Angry scenes at donations inquiry committee hearing

By Tim Lake

There were angry exchanges at the public hearing of the Select Committee on Electoral and Political Party Funding in Parliament last week, with one speaker describing the committee as an attempt to stifle public debate.
Manly local government councillor Brad Pederson called the move to set up the committee a ‘cynical exercise in issues management”, while pro-Callan Park campaigner Dr Jean Lennane clashed with a committee member, Labor MLC Amanda Fazio, over mental health services in NSW.
About 40 people attended the public hearing of the committee on April 4, which has been set up to examine the issue of donations to political parties.
Mr Pederson said donations were simply bribes by another name.
He called for a national summit to tackle the problem, saying that if only one state banned donations, money could easily be funnelled through other states. 
Mr Pederson said the committee could be seen as an attempt to muzzle debate and called for Greens MP Lee Rhiannon – who had been instrumental in getting the committee established – to be immediately appointed to it.
However, committee chair Fed Nile said Ms Rhiannon had appeared before the committee and spoken extensively to them on the issues.

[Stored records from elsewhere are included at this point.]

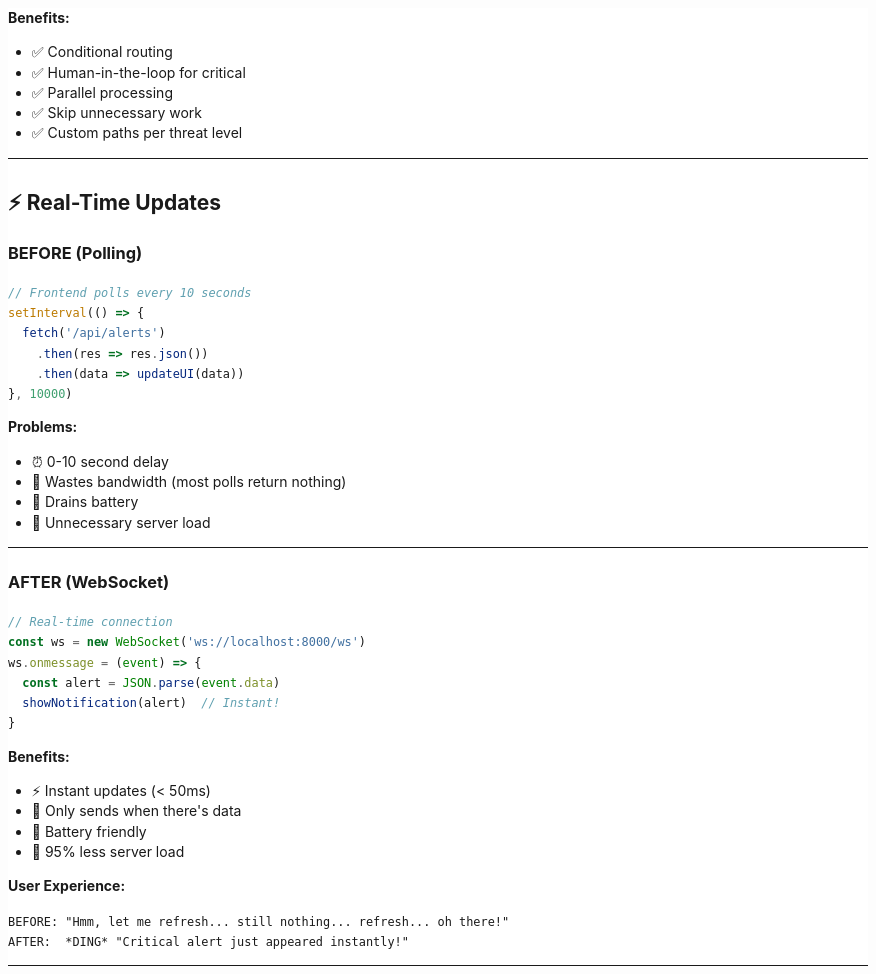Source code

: **Benefits:**
- ✅ Conditional routing
- ✅ Human-in-the-loop for critical
- ✅ Parallel processing
- ✅ Skip unnecessary work
- ✅ Custom paths per threat level

---

## ⚡ **Real-Time Updates**

### **BEFORE (Polling)**

```javascript
// Frontend polls every 10 seconds
setInterval(() => {
  fetch('/api/alerts')
    .then(res => res.json())
    .then(data => updateUI(data))
}, 10000)
```

**Problems:**
- ⏰ 0-10 second delay
- 📡 Wastes bandwidth (most polls return nothing)
- 🔋 Drains battery
- 💸 Unnecessary server load

---

### **AFTER (WebSocket)**

```javascript
// Real-time connection
const ws = new WebSocket('ws://localhost:8000/ws')
ws.onmessage = (event) => {
  const alert = JSON.parse(event.data)
  showNotification(alert)  // Instant!
}
```

**Benefits:**
- ⚡ Instant updates (< 50ms)
- 📡 Only sends when there's data
- 🔋 Battery friendly
- 💸 95% less server load

**User Experience:**
```
BEFORE: "Hmm, let me refresh... still nothing... refresh... oh there!"
AFTER:  *DING* "Critical alert just appeared instantly!"
```

---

The Greens have since called for a Royal Commission into recent major government planning decisions.
Dr Jean Lennane said the preservation of Callan Park mental hospital at Rozelle had been an uphill battle for years simply because vested interests wanted the valuable land for redevelopment.
She also linked the neglected condition of many NSW hospitals with a government fixation instead on using the land they occupied for other things.
At Callan Park Hospital, she said, the attitude seemed to be that a ‘dead patient’ was ‘the best economic outcome’ and the reason why patients in the complex had been moved.
Hospital CEOs, mostly now on temporary contracts, were afraid to speak out for fear of losing their jobs, Dr Lennane said.
Ms Amanda Fazio responded by saying Callan Park’s patients would be housed in a new facility at Concord Hospital, which Dr Lennane called ‘a constant lie’ by the Government because the Concord facility was inadequate.
Speaker Derek Rescei said his experience in underdeveloped countries was that donations determined who got government tenders; that delays in granting tenders were created so favoured tenderers would donate even more to induce a decision; and that this often resulted in unsafe work in the resulting projects.
He said Australia by comparison was a ‘relative haven’, but strong action was needed to prevent a decline.
Most other speakers supported some limits on election spending and private donations, especially from big corporations.
Many were concerned a total freeze in favour of complete public funding of election campaigns would crush emerging smaller candidates and parties who may not qualify for dollar support.
One speaker said total transparency, while desirable before elections, would not on its own address the problem of undue influence. At present donations prevented any politician from being able to claim total impartiality, they said.